Similar to most labor unions, an actor’s union is an organization that represents actors in show business, ensuring actors receive just pay, fair treatment and decent working conditions. Simply put, an actor’s union protects actors against exploitation and mistreatment.
What Exactly Does An Actor’s Union Do?
- An actor’s union sets the minimum amount in which an actor must be paid (scale).
- An actor’s union determines the amount of time an actor is allowed to work each day, and the amount of money an actor is to be paid if the actor has to work longer than that time.
- An actor’s union sets industry safety and working conditions for actors.
- An actor’s union sets health care and retirement packages for actors.
- Broadly, an actor’s union protects the rights, safety, health, careers, and payment of actors.
- An actor’s union may also help members find work and training opportunities.
What Is AFTRA? (aftra.org)
AFTRA is an acronym that stands for the American Federation of Television and Radio Artists, a labor union which represents actors who work in television and radio, as well as recording artists, announcers and newspersons.

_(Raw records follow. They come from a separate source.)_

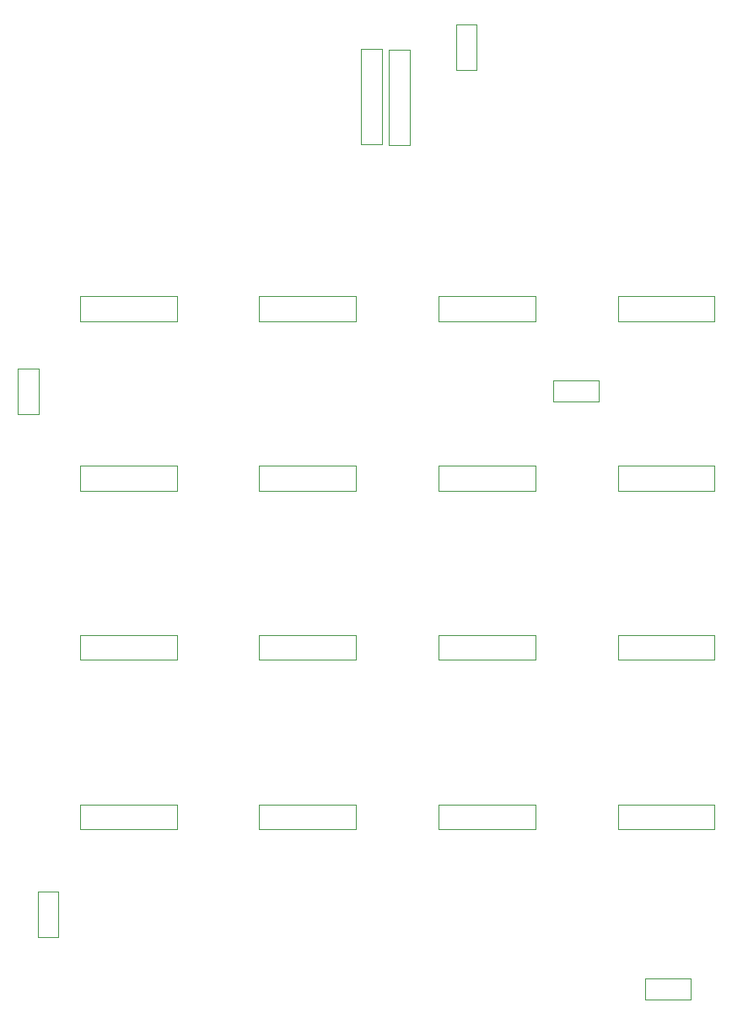
<source format=gbr>
G04 #@! TF.GenerationSoftware,KiCad,Pcbnew,8.0.6*
G04 #@! TF.CreationDate,2024-10-20T21:42:17+02:00*
G04 #@! TF.ProjectId,macropad,6d616372-6f70-4616-942e-6b696361645f,v7.6*
G04 #@! TF.SameCoordinates,Original*
G04 #@! TF.FileFunction,Other,User*
%FSLAX46Y46*%
G04 Gerber Fmt 4.6, Leading zero omitted, Abs format (unit mm)*
G04 Created by KiCad (PCBNEW 8.0.6) date 2024-10-20 21:42:17*
%MOMM*%
%LPD*%
G01*
G04 APERTURE LIST*
%ADD10C,0.050000*%
G04 APERTURE END LIST*
D10*
G04 #@! TO.C,D3*
X48200000Y-28975000D02*
X57920000Y-28975000D01*
X48200000Y-31475000D02*
X48200000Y-28975000D01*
X57920000Y-28975000D02*
X57920000Y-31475000D01*
X57920000Y-31475000D02*
X48200000Y-31475000D01*
G04 #@! TO.C,C5*
X5950000Y-36200000D02*
X8050000Y-36200000D01*
X5950000Y-40800000D02*
X5950000Y-36200000D01*
X8050000Y-36200000D02*
X8050000Y-40800000D01*
X8050000Y-40800000D02*
X5950000Y-40800000D01*
G04 #@! TO.C,D11*
X66200000Y-45975000D02*
X75920000Y-45975000D01*
X66200000Y-48475000D02*
X66200000Y-45975000D01*
X75920000Y-45975000D02*
X75920000Y-48475000D01*
X75920000Y-48475000D02*
X66200000Y-48475000D01*
G04 #@! TO.C,C4*
X59700000Y-37450000D02*
X64300000Y-37450000D01*
X59700000Y-39550000D02*
X59700000Y-37450000D01*
X64300000Y-37450000D02*
X64300000Y-39550000D01*
X64300000Y-39550000D02*
X59700000Y-39550000D01*
G04 #@! TO.C,D15*
X30200000Y-79975000D02*
X39920000Y-79975000D01*
X30200000Y-82475000D02*
X30200000Y-79975000D01*
X39920000Y-79975000D02*
X39920000Y-82475000D01*
X39920000Y-82475000D02*
X30200000Y-82475000D01*
G04 #@! TO.C,D4*
X12200000Y-45975000D02*
X21920000Y-45975000D01*
X12200000Y-48475000D02*
X12200000Y-45975000D01*
X21920000Y-45975000D02*
X21920000Y-48475000D01*
X21920000Y-48475000D02*
X12200000Y-48475000D01*
G04 #@! TO.C,D8*
X30200000Y-62975000D02*
X39920000Y-62975000D01*
X30200000Y-65475000D02*
X30200000Y-62975000D01*
X39920000Y-62975000D02*
X39920000Y-65475000D01*
X39920000Y-65475000D02*
X30200000Y-65475000D01*
G04 #@! TO.C,D10*
X66200000Y-28975000D02*
X75920000Y-28975000D01*
X66200000Y-31475000D02*
X66200000Y-28975000D01*
X75920000Y-28975000D02*
X75920000Y-31475000D01*
X75920000Y-31475000D02*
X66200000Y-31475000D01*
G04 #@! TO.C,D13*
X66200000Y-79975000D02*
X75920000Y-79975000D01*
X66200000Y-82475000D02*
X66200000Y-79975000D01*
X75920000Y-79975000D02*
X75920000Y-82475000D01*
X75920000Y-82475000D02*
X66200000Y-82475000D01*
G04 #@! TO.C,D16*
X12200000Y-79975000D02*
X21920000Y-79975000D01*
X12200000Y-82475000D02*
X12200000Y-79975000D01*
X21920000Y-79975000D02*
X21920000Y-82475000D01*
X21920000Y-82475000D02*
X12200000Y-82475000D01*
G04 #@! TO.C,C1*
X68950000Y-97450000D02*
X73550000Y-97450000D01*
X68950000Y-99550000D02*
X68950000Y-97450000D01*
X73550000Y-97450000D02*
X73550000Y-99550000D01*
X73550000Y-99550000D02*
X68950000Y-99550000D01*
G04 #@! TO.C,R2*
X43200000Y-4240000D02*
X45300000Y-4240000D01*
X43200000Y-13760000D02*
X43200000Y-4240000D01*
X45300000Y-4240000D02*
X45300000Y-13760000D01*
X45300000Y-13760000D02*
X43200000Y-13760000D01*
G04 #@! TO.C,D1*
X12200000Y-28975000D02*
X21920000Y-28975000D01*
X12200000Y-31475000D02*
X12200000Y-28975000D01*
X21920000Y-28975000D02*
X21920000Y-31475000D01*
X21920000Y-31475000D02*
X12200000Y-31475000D01*
G04 #@! TO.C,D6*
X48200000Y-45975000D02*
X57920000Y-45975000D01*
X48200000Y-48475000D02*
X48200000Y-45975000D01*
X57920000Y-45975000D02*
X57920000Y-48475000D01*
X57920000Y-48475000D02*
X48200000Y-48475000D01*
G04 #@! TO.C,D7*
X12200000Y-62975000D02*
X21920000Y-62975000D01*
X12200000Y-65475000D02*
X12200000Y-62975000D01*
X21920000Y-62975000D02*
X21920000Y-65475000D01*
X21920000Y-65475000D02*
X12200000Y-65475000D01*
G04 #@! TO.C,D9*
X48200000Y-62975000D02*
X57920000Y-62975000D01*
X48200000Y-65475000D02*
X48200000Y-62975000D01*
X57920000Y-62975000D02*
X57920000Y-65475000D01*
X57920000Y-65475000D02*
X48200000Y-65475000D01*
G04 #@! TO.C,R1*
X40450000Y-4180000D02*
X42550000Y-4180000D01*
X40450000Y-13700000D02*
X40450000Y-4180000D01*
X42550000Y-4180000D02*
X42550000Y-13700000D01*
X42550000Y-13700000D02*
X40450000Y-13700000D01*
G04 #@! TO.C,D12*
X66200000Y-62975000D02*
X75920000Y-62975000D01*
X66200000Y-65475000D02*
X66200000Y-62975000D01*
X75920000Y-62975000D02*
X75920000Y-65475000D01*
X75920000Y-65475000D02*
X66200000Y-65475000D01*
G04 #@! TO.C,D2*
X30200000Y-28975000D02*
X39920000Y-28975000D01*
X30200000Y-31475000D02*
X30200000Y-28975000D01*
X39920000Y-28975000D02*
X39920000Y-31475000D01*
X39920000Y-31475000D02*
X30200000Y-31475000D01*
G04 #@! TO.C,C2*
X49950000Y-1700000D02*
X52050000Y-1700000D01*
X49950000Y-6300000D02*
X49950000Y-1700000D01*
X52050000Y-1700000D02*
X52050000Y-6300000D01*
X52050000Y-6300000D02*
X49950000Y-6300000D01*
G04 #@! TO.C,C3*
X7950000Y-88700000D02*
X10050000Y-88700000D01*
X7950000Y-93300000D02*
X7950000Y-88700000D01*
X10050000Y-88700000D02*
X10050000Y-93300000D01*
X10050000Y-93300000D02*
X7950000Y-93300000D01*
G04 #@! TO.C,D5*
X30200000Y-45975000D02*
X39920000Y-45975000D01*
X30200000Y-48475000D02*
X30200000Y-45975000D01*
X39920000Y-45975000D02*
X39920000Y-48475000D01*
X39920000Y-48475000D02*
X30200000Y-48475000D01*
G04 #@! TO.C,D14*
X48200000Y-79975000D02*
X57920000Y-79975000D01*
X48200000Y-82475000D02*
X48200000Y-79975000D01*
X57920000Y-79975000D02*
X57920000Y-82475000D01*
X57920000Y-82475000D02*
X48200000Y-82475000D01*
G04 #@! TD*
M02*

</source>
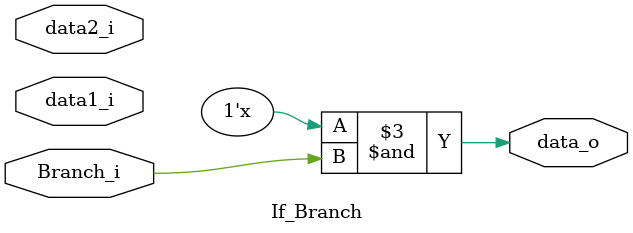
<source format=v>
module If_Branch
(
    data1_i,
    data2_i,
    Branch_i,
    data_o
);

input   signed  [31:0]  data1_i;
input   signed  [31:0]  data2_i;
input                   Branch_i;
output                  data_o;

reg                     data_o;
wire                    compare;

always @(*) begin
    if (data1_i == data2_i)
        compare <= 1'b1;
    else
        compare <= 1'b0;

    data_o <= compare & Branch_i;
end

endmodule

</source>
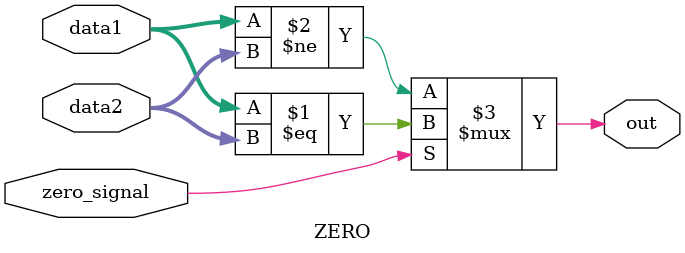
<source format=v>
module ZERO(data1,data2,out,zero_signal);
	input [31:0]data1,data2;
	output out;
	input zero_signal;


//output one if BEQ and operands are equal, One if BNE and operands are not equal	
assign out = (zero_signal)?(data1 == data2):(data1 != data2);
 
 
 
endmodule

</source>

As with any labor union, AFTRA works to issues such as working conditions, pay rates, health benefits, pensions and other issues concerning the people they represent.
What is the Screen Actor’s Guild (SAG)? (sag.org)
The Screen Actor’s Guild is the union that primarily represents actors who perform in movies. Members of the Screen Actor’s Guild are issued a membership card, or SAG Card, as proof of membership and are directed to join SAG affiliated agencies, or agencies that have agreed to closely follow the SAG guidelines.
Most actors join SAG through the Taft-Hartley Act, allowing them to work on a union production to earn their SAG Card.
What Is The Actor’s Equity Association? (actorsequity.org)
The Actors’ Equity Association, or Equity for short, is the union that primarily represents actors who perform in theatre. Formed in 1913, Equity is the oldest of all the major unions. It came along at a time when radio, television and film were in their infant stages and theatrical performance was most prominent. Equity was formed in response to the frequent exploitation and mistreatment of actors by Broadway Theater houses in the early part of the 20th century. Its founding helped set the stage for the other actor unions that followed.